The PS4 Pro is the first console from Sony that can game at 4K resolution, and that's reason enough to pick up a 4K TV if you haven't already. The original PlayStation 4 topped out at 1080p, with 4K playback reserved exclusively for photos and videos, not games. Thanks to improved hardware and streamlined rendering, you can finally enjoy games like Mortal Kombat 11 or Red Dead Redemption 2 in all their high-resolution splendor.
That said, only about half of the current PS4 Pro titles that have been released have 4K support at all. That doesn't mean that 4K is a waste of time, though, since most current games will offer something better than 1080p, and upscale the results for 4K displays. If you want the best-looking version of a game, the PS4 Pro can deliver it.

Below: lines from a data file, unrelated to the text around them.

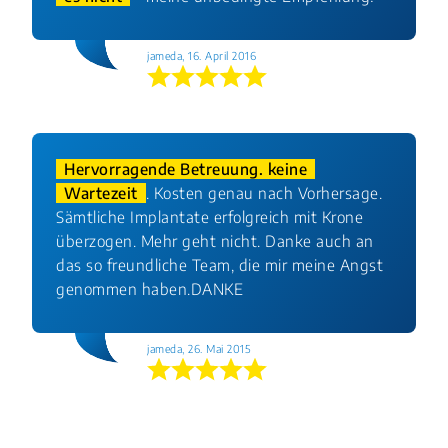
jameda, 16. April 2016
Hervorragende Betreuung. keine
Wartezeit
. Kosten genau nach Vorhersage.
Sämtliche Implantate erfolgreich mit Krone
überzogen. Mehr geht nicht. Danke auch an
das so freundliche Team, die mir meine Angst
genommen haben.DANKE
jameda, 26. Mai 2015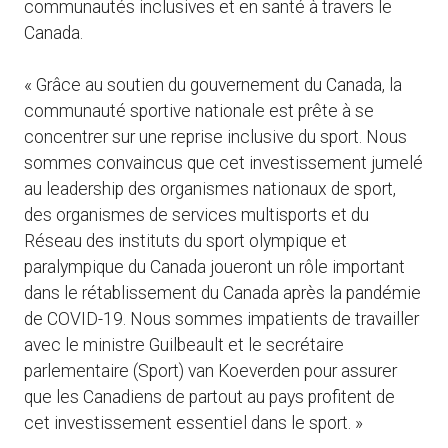
communautés inclusives et en santé à travers le
Canada.
« Grâce au soutien du gouvernement du Canada, la
communauté sportive nationale est prête à se
concentrer sur une reprise inclusive du sport. Nous
sommes convaincus que cet investissement jumelé
au leadership des organismes nationaux de sport,
des organismes de services multisports et du
Réseau des instituts du sport olympique et
paralympique du Canada joueront un rôle important
dans le rétablissement du Canada après la pandémie
de COVID-19. Nous sommes impatients de travailler
avec le ministre Guilbeault et le secrétaire
parlementaire (Sport) van Koeverden pour assurer
que les Canadiens de partout au pays profitent de
cet investissement essentiel dans le sport. »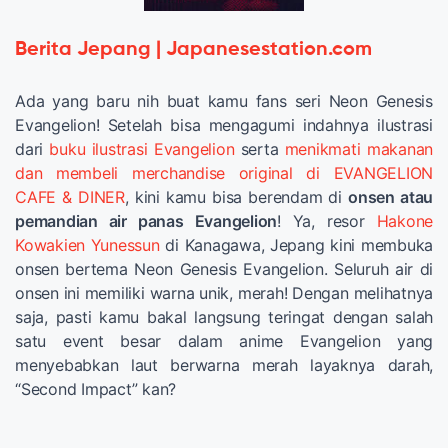
Berita Jepang | Japanesestation.com
Ada yang baru nih buat kamu fans seri Neon Genesis
Evangelion! Setelah bisa mengagumi indahnya ilustrasi
dari
buku ilustrasi Evangelion
serta
menikmati makanan
dan membeli merchandise original di EVANGELION
CAFE & DINER
, kini kamu bisa berendam di
onsen atau
pemandian air panas Evangelion
! Ya, resor
Hakone
Kowakien Yunessun
di Kanagawa, Jepang kini membuka
onsen bertema Neon Genesis Evangelion. Seluruh air di
onsen ini memiliki warna unik, merah! Dengan melihatnya
saja, pasti kamu bakal langsung teringat dengan salah
satu event besar dalam anime Evangelion yang
menyebabkan laut berwarna merah layaknya darah,
“Second Impact” kan?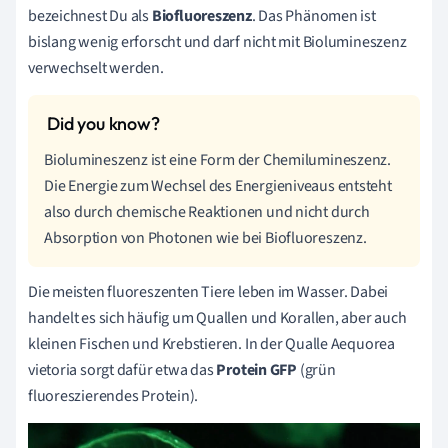
bezeichnest Du als
Biofluoreszenz
. Das Phänomen ist
bislang wenig erforscht und darf nicht mit Biolumineszenz
verwechselt werden.
Biolumineszenz ist eine Form der Chemilumineszenz.
Die Energie zum Wechsel des Energieniveaus entsteht
also durch chemische Reaktionen und nicht durch
Absorption von Photonen wie bei Biofluoreszenz.
Die meisten fluoreszenten Tiere leben im Wasser. Dabei
handelt es sich häufig um Quallen und Korallen, aber auch
kleinen Fischen und Krebstieren. In der Qualle Aequorea
vietoria sorgt dafür etwa das
Protein GFP
(grün
fluoreszierendes Protein).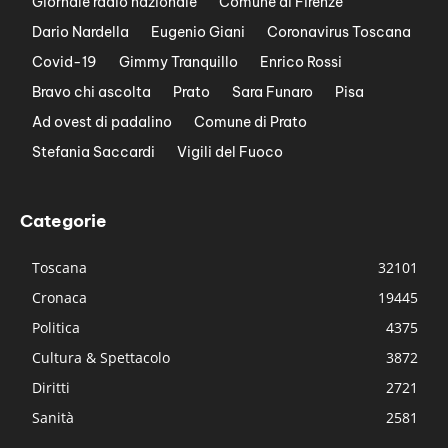
Giornale radio nazionale
Comune di Firenze
Dario Nardella
Eugenio Giani
Coronavirus Toscana
Covid-19
Gimmy Tranquillo
Enrico Rossi
Bravo chi ascolta
Prato
Sara Funaro
Pisa
Ad ovest di padalino
Comune di Prato
Stefania Saccardi
Vigili del Fuoco
Categorie
Toscana
32101
Cronaca
19445
Politica
4375
Cultura & Spettacolo
3872
Diritti
2721
Sanità
2581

The PS4 Pro also offers support for high dynamic range (HDR) content, which lets games and other media take advantage of the better brightness, color gamut and contrast that new panels can offer. Thanks to this new standard, images offer richer depth and color in games that support it. Although few games at present offer HDR support, the new standard is gaining ground, and more games will include it going forward. Keep an eye out for games that say "PS4 Pro Enhanced," which indicates that a game offers both 4K and HDR support.
Xbox One X and Xbox One S
Microsoft's Xbox One was a great console already, but with the release of the Xbox One S and the Xbox One X, you can finally go beyond 1080p. The Xbox One S is an evolutionary step forward from the original Xbox One with both 4K and HDR support, but it uses upscaling to present games at their best on ultra-HD TVs.
The Xbox One X, on the other hand, offers native 4K support, meaning that the games are actually rendered at the higher resolution instead of simply being upscaled for the higher-resolution display. In either case, your games will look far better than they did on a 1080p HDTV.
However, you'll want to pay attention to frame rates and how they match up to the refresh rates of the TV you're considering. Most games that can hit 4K resolution will do so at 30 fps, but a few, like Sekiro: Shadows Die Twice, will pump out an impressive 60 fps.
Microsoft has recently updated the XBox One X with Dolby Vision support, offering best-in-class HDR support for the console. While XBox games aren't yet offering Dolby Vision-based gaming, the console will support the enhanced HDR standard for apps and streaming content, including 4K movies on Netflix and other streaming services.
For those that deliver the full triple threat of 4K resolution, HDR support and 60 fps, you'll want a 4K TV that can do the same. Thankfully, there's no need to shell out extra for the 120Hz premium displays of our top models unless you want that for your non-gaming enjoyment.
Even in the PC world, gaming in full 4K resolution is still a rarified experience, reserved for the best gaming PCs out there. The reason is simple: Most hardware can deliver either high frame rates or 4K resolution, but doing both is still an impressive feat. A single Nvidia 1080 Ti card – the crème de la crème of Nvidia's current gaming graphics cards – tops out in most current games right around 60 fps with 3840 x 2160 resolution. That makes it perfectly suited to the 60Hz panels used by less expensive 4K TVs.
However, if you're really cooking with multiple GPUs, like a trio of Nvidia RTX 2070s or better in three-way SLI, or RX Vega 64 cards in CrossFire, then you'll want a TV that can show off the eye candy you paid so much for. In that case, you'll need a TV with a higher refresh rate, and that means stepping up to a 120Hz panel. In our list of top picks for gaming, you'll want to look at the Samsung Q8FN QLED TV or the Sony Master Series A9F OLED TV, which both feature 120Hz display panels, while the rest are 60Hz panels.